The Guest by Emma Cline is my favorite of the three, and the one I’d actually tell you to read first if you’re going to try any of these. The book follows a young woman who is drifting through the Hamptons, moving through social situations and circles she doesn’t really belong to, and she relies on her manipulation and survival instincts and charm throughout the whole thing. What I loved about it is that Emma Cline doesn’t overexplain anything, and you’re just watching this woman move through space and making your own judgments about her, and the whole thing has this low hum of tension underneath it that never really lets up. It isn’t very long so you can probably get it finished in a few days, if not one day with great weather and an iced coffee outside.
I do want to note that these are very depressing books. If you are in an emotional slump or going through something or struggling with your mental health, these are probably not the ones to reach for right now.

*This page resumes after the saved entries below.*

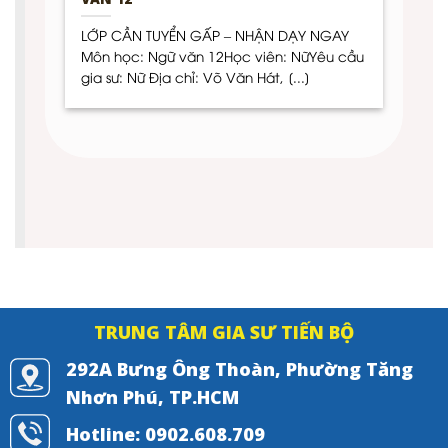
LỚP CẦN TUYỂN GẤP – NHẬN DẠY NGAY
Môn học: Ngữ văn 12Học viên: NữYêu cầu
gia sư: Nữ Địa chỉ: Võ Văn Hát, [...]
TRUNG TÂM GIA SƯ TIẾN BỘ
292A Bưng Ông Thoàn, Phường Tăng
Nhơn Phú, TP.HCM
Hotline: 0902.608.709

On a lighter note, I am currently reading Sex and Rage by Eve Babitz, which shares similar DNA to the books above, but isn’t as grey and gloomy. Similarities: the narrator is moving through the elite and aesthetic world in a way that feels familiar, she doesn’t quite fit into it, and there are strong focuses on relationships and social positioning, and the identity is fluid, and the book is very observational. Differences: there isn’t really a spiral the way there is in the other three. It’s far warmer and more romantic, and it feels more about movement even if there is little direction within that movement. I like the narrator and I hope for her, which is a nice change after spending time with women I didn’t particularly root for.
If you know of similar books, please share. If you ever got out of a reading rut, please share. If you hate all of these books, keep it to yourself.
I hope you get back into reading.
Now excuse me while I go audiobook Lena Dunham’s new memoir.